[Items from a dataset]
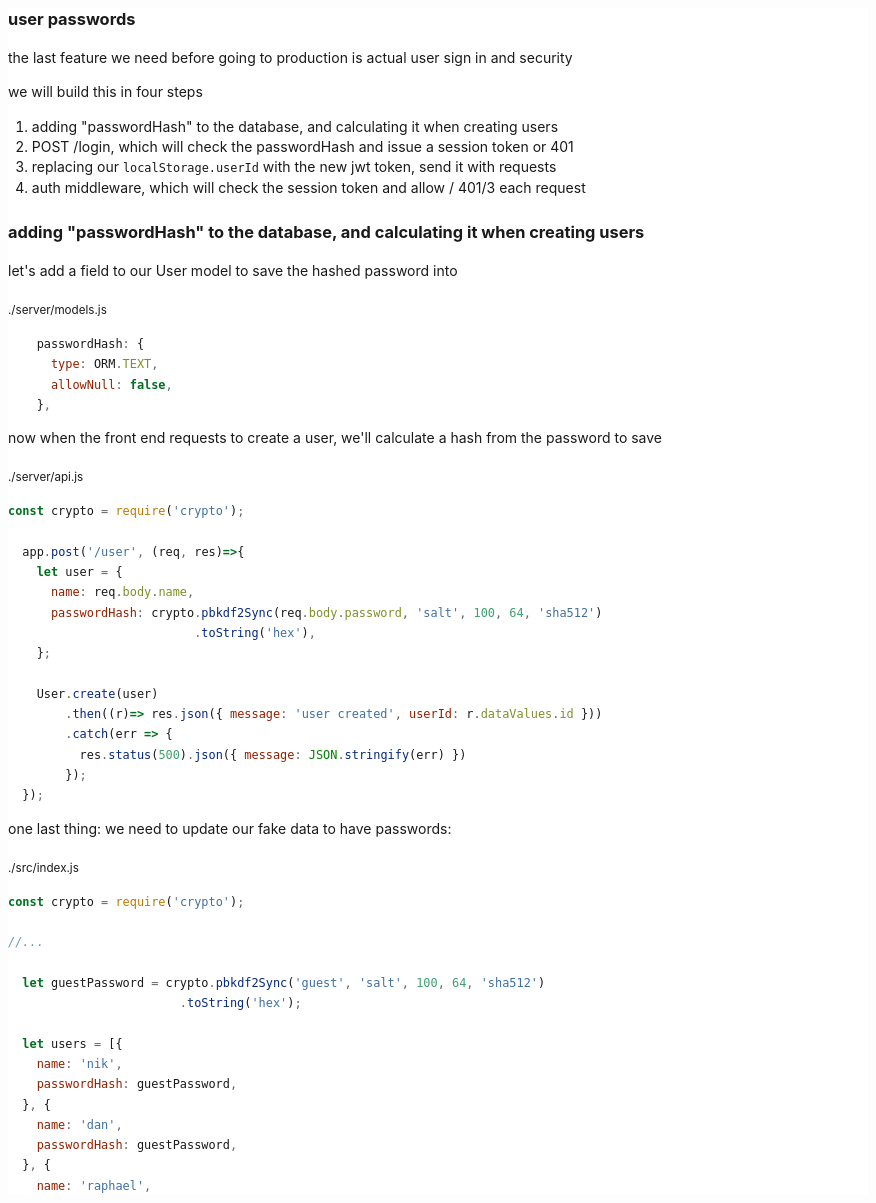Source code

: 

### user passwords

the last feature we need before going to production is actual user sign in and security

we will build this in four steps

1. adding "passwordHash" to the database, and calculating it when creating users
2. POST /login, which will check the passwordHash and issue a session token or 401
3. replacing our `localStorage.userId` with the new jwt token, send it with requests
4. auth middleware, which will check the session token and allow / 401/3 each request



### adding "passwordHash" to the database, and calculating it when creating users

let's add a field to our User model to save the hashed password into

<sub>./server/models.js</sub>
```js
    passwordHash: {
      type: ORM.TEXT,
      allowNull: false,
    },
```

now when the front end requests to create a user, we'll calculate a hash from the password to save

<sub>./server/api.js</sub>
```js
const crypto = require('crypto');

  app.post('/user', (req, res)=>{
    let user = {
      name: req.body.name,
      passwordHash: crypto.pbkdf2Sync(req.body.password, 'salt', 100, 64, 'sha512')
                          .toString('hex'),
    };
    
    User.create(user)
        .then((r)=> res.json({ message: 'user created', userId: r.dataValues.id }))
        .catch(err => {
          res.status(500).json({ message: JSON.stringify(err) })
        });
  });

```

one last thing: we need to update our fake data to have passwords:

<sub>./src/index.js</sub>
```js
const crypto = require('crypto');

//...

  let guestPassword = crypto.pbkdf2Sync('guest', 'salt', 100, 64, 'sha512')
                        .toString('hex');
  
  let users = [{
    name: 'nik',
    passwordHash: guestPassword,
  }, {
    name: 'dan',
    passwordHash: guestPassword,
  }, {
    name: 'raphael',
```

What needs to be done —
Copy out all the data above exactly as written. Skip the pictures.

Written solution —
Source code

: 

### user passwords

the last feature we need before going to production is actual user sign in and security

we will build this in four steps

1. adding "passwordHash" to the database, and calculating it when creating users
2. POST /login, which will check the passwordHash and issue a session token or 401
3. replacing our `localStorage.userId` with the new jwt token, send it with requests
4. auth middleware, which will check the session token and allow / 401/3 each request



### adding "passwordHash" to the database, and calculating it when creating users

let's add a field to our User model to save the hashed password into

<sub>./server/models.js</sub>
```js
    passwordHash: {
      type: ORM.TEXT,
      allowNull: false,
    },
```

now when the front end requests to create a user, we'll calculate a hash from the password to save

<sub>./server/api.js</sub>
```js
const crypto = require('crypto');

  app.post('/user', (req, res)=>{
    let user = {
      name: req.body.name,
      passwordHash: crypto.pbkdf2Sync(req.body.password, 'salt', 100, 64, 'sha512')
                          .toString('hex'),
    };
    
    User.create(user)
        .then((r)=> res.json({ message: 'user created', userId: r.dataValues.id }))
        .catch(err => {
          res.status(500).json({ message: JSON.stringify(err) })
        });
  });

```

one last thing: we need to update our fake data to have passwords:

<sub>./src/index.js</sub>
```js
const crypto = require('crypto');

//...

  let guestPassword = crypto.pbkdf2Sync('guest', 'salt', 100, 64, 'sha512')
                        .toString('hex');
  
  let users = [{
    name: 'nik',
    passwordHash: guestPassword,
  }, {
    name: 'dan',
    passwordHash: guestPassword,
  }, {
    name: 'raphael',
```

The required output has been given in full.